No single structure within the Grand Palace elicits such awe as this, the most sacred temple in the kingdom. You may prefer the simplicity of some other wats, but you'll never quite get over Wat Phra Kaew's opulence—no other wat in Thailand is so ornate or so embellished with glittering gold. As you enter the compound, take note of the 20-foot-tall statues of fearsome creatures in traditional battle attire standing guard. Turn right as you enter the compound, because on the inner walls are lively murals depicting the whole epic tale of the Ramakien.

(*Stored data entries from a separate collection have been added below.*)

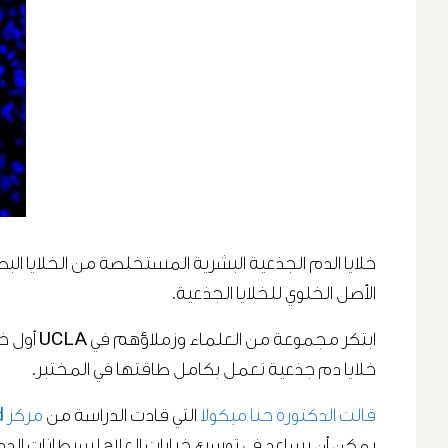
الأصل الخلوي للخلايا الجذعية.
ابتكر مج
خلايا دم جذعية تعمل بكامل طاقتها في المختبر.
قالت الدكتورة حنا ميكول
ا التي قادت الدراسة من
مركز Eli and Edythe Broad للطب التجديدي وأبحاث الخلايا الجذعية لدى UCLA
يمكن أن يساعد في توسيع خيارات العلاج لسرطانات الدم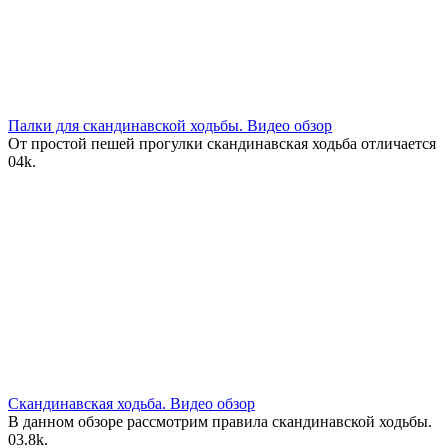
Палки для скандинавской ходьбы. Видео обзор
От простой пешей прогулки скандинавская ходьба отличается
0
4k.
Скандинавская ходьба. Видео обзор
В данном обзоре рассмотрим правила скандинавской ходьбы.
0
3.8k.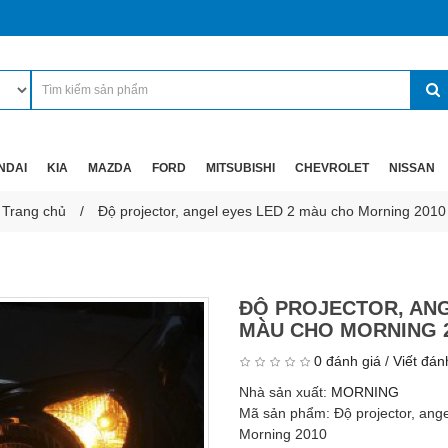
NDAI
KIA
MAZDA
FORD
MITSUBISHI
CHEVROLET
NISSAN
Trang chủ
Độ projector, angel eyes LED 2 màu cho Morning 2010
ĐỘ PROJECTOR, ANG
MÀU CHO MORNING 
0 đánh giá
/
Viết đán
Nhà sản xuất:
MORNING
Mã sản phẩm:
Độ projector, an
Morning 2010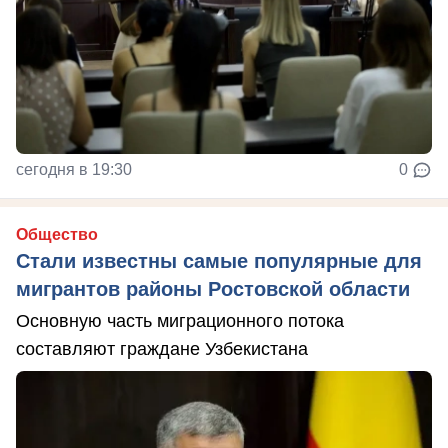
сегодня в 19:30
0
Общество
Стали известны самые популярные для
мигрантов районы Ростовской области
Основную часть миграционного потока
составляют граждане Узбекистана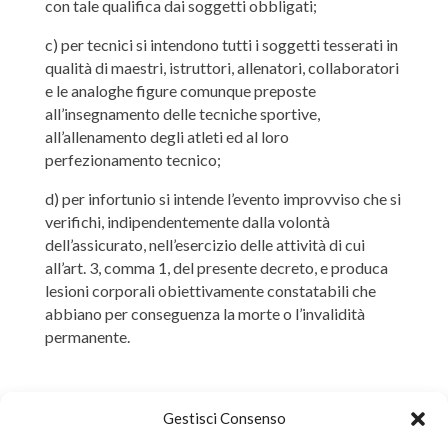
con tale qualifica dai soggetti obbligati;
c) per tecnici si intendono tutti i soggetti tesserati in
qualità di maestri, istruttori, allenatori, collaboratori
e le analoghe figure comunque preposte
all’insegnamento delle tecniche sportive,
all’allenamento degli atleti ed al loro
perfezionamento tecnico;
d) per infortunio si intende l’evento improvviso che si
verifichi, indipendentemente dalla volontà
dell’assicurato, nell’esercizio delle attività di cui
all’art. 3, comma 1, del presente decreto, e produca
lesioni corporali obiettivamente constatabili che
abbiano per conseguenza la morte o l’invalidità
permanente.
CONVENZIONE
Gestisci Consenso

Several aponsis (mythical half-woman, half-lion creatures) stand guard outside the main chapel, which has a gilded three-tier roof. Inside sits the Emerald Buddha. This most venerated image of Lord Buddha is carved from one piece of jade 31 inches high. No one knows its origin, but history places it in Chiang Rai in 1464. From there it traveled first to Chiang Mai, then to Lamphun, and finally back to Chiang Rai, where
as the story goes the Laotians stole it and took it home with them. The Thais sent an army to get it back; it reached its final resting place when King Rama I built this temple. The statue is high above the altar, so you can see it only from afar. Behind the altar and above the window frames are murals depicting the life and eventual enlightenment of the Buddha. At the back of the royal chapel you can find a detailed scale model of Cambodia's Angkor Wat.